Klaus Schwab, le fondateur de 87 ans du Forum économique mondial (WEF), est coupable de pratiques de conduite inappropriée au travail qui ont duré une décennie, selon les conclusions préliminaires d'une enquête interne partagées en exclusivité mercredi par le Wall Street Journal.
L'enquête a été commandée par le conseil d'administration du Forum en avril dernier suite à une plainte déposée par un lanceur d'alerte. Selon le Wall Street Journal, les enquêteurs ont conclu que Schwab s'était livré à des comportements inappropriés au travail, à des irrégularités financières et à des abus de pouvoir, de concert avec son épouse, Hilde.
Des malversations chez Schwab mises au jour lors d'enquêtes
En avril, une lettre anonyme transmise au Wall Street Journal affirmait que Schwab avait détourné des fonds de Forum et maltraité ses employés. Suite à ces révélations, le cabinet d'avocats suisse Homburger, basé à Zurich, a interrogé plus de 50 employés, actuels et anciens.
Les premières constatations ont révélé que Schwab traitait le WEF comme son domaine personnel, tolérant plusieurs cas de harcèlement et de discrimination sous sa direction.
Un exemple parmi d'autres : Schwab a envoyé un courriel tard dans la nuit à une cadre supérieure en juin 2020, écrivant : « Avez-vous l'impression que je pense à vous ? », ce que Homburger a qualifié d'inapproprié.

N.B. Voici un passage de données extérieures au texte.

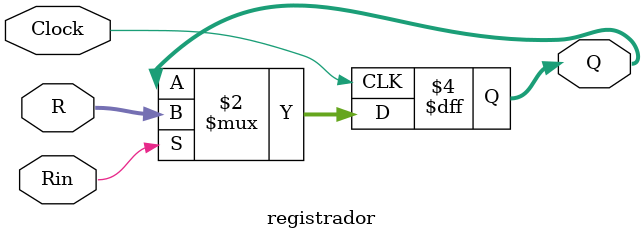
<source format=v>
module registrador(R, Rin, Clock, Q);
  // Modulo que representa um registrador de 16 bits que quando habilitado
  // armazena o valor Rin na entrada R. O valor armazenado é lido na

  // inputs
  input [15:0] R;
  input Rin, Clock;

  // outputs
  output [15:0] Q;

  reg [15:0] Q;
  always @(posedge Clock)
    if (Rin)
      Q <= R;
endmodule

</source>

Le porte-parole de l'ancien président exécutif du Forum économique mondial a déclaré que ce courriel contredisait sa personnalité et a insisté sur le fait qu'il avait toujours traité les femmes avec respect. Il a également affirmé que Schwab considérait le Forum comme sa « famille », où il jouait un rôle de mentor auprès des jeunes employés.
En 2023, un article du Wall Street Journal décrivait le forum comme un environnement toxique pour les femmes et les employés noirs. Les nouvelles conclusions semblent corroborer ces affirmations.
Le rapport final de l'enquête en cours, attendu pour la fin août, sera soumis aux autorités suisses de réglementation des organisations à but non lucratif et transmis au parquet, qui pourrait éventuellement poursuivre Schwab en justice.
Les retombées ont contraint Schwab à démissionner de son poste de président exécutif
Schwab a démissionné de son poste de président du Forum économique mondial (WEF) durant le week-end de Pâques et n'occupe plus aucune fonction au sein de l'organisation. Après sa démission, le forum a confirmé l'existence de la lettre du lanceur d'alerte et l'ouverture d'une enquête interne officielle.
Bien que le WEF ait indiqué à l'époque que les allégations n'étaient pas prouvées, des conclusions ultérieures ont apporté des preuves à l'appui des affirmations de la plainte.
Les résultats préliminaires de l'enquête ont été communiqués à certains administrateurs du Forum et discutés directement avec Schwab lors d'une réunion de cinq heures. Ce dernier continue de nier les accusations et a vivement critiqué le conseil d'administration pour avoir enfreint un accord de confidentialité.
Il a également participé à l'enquête et examiné une version préliminaire du rapport, promettant de se défendre vigoureusement par voie légale, et a déposé une plainte pénale en Suisse pour diffamation et coercition contre les lanceurs d'alerte anonymes.
Malversations financières et dépenses somptuaires
Les enquêteurs ont découvert que Schwab et son épouse avaient déclaré plus de 1,1 million de dollars de frais de voyage douteux. Ces frais incluaient de fréquents vols en première classe pour Hilde Schwab accompagnant son mari lors de déplacements liés au Forum économique mondial, alors qu'elle n'occupait aucune fonction officielle au sein de cette organisation.
Ils ont également mentionné que 63 000 $ avaient été dépensés pour des voyages à Venise, Miami, aux Seychelles et au Maroc, sans preuve tangible d’implication professionnelle.
Les Schwab sont également accusés d'avoir utilisé les fonds du Forum pour des dépenses personnelles, telles que 14 massages à l'hôtel, dont la moitié a été remboursée par Schwab par la suite, et des cadeaux coûteux, notamment des services à thé russes, des boutons de manchette Tiffany personnalisés et des manteaux de fourrure.
Schwab a déclaré qu'il demandait généralement à ses assistants de lui facturer personnellement ces dépenses et a affirmé que de nombreux cadeaux étaient donnés à des œuvres caritatives ou exposés au siège du WEF.
Plus controversé encore, les enquêteurs ont révélé que les Schwab avaient financé à grands frais la rénovation de la Villa Mundi, une propriété appartenant au Forum, située près du lac Léman. Le cabinet d'architectes chargé des travaux était le même que celui qui avait précédemment travaillé sur les projets personnels des Schwab.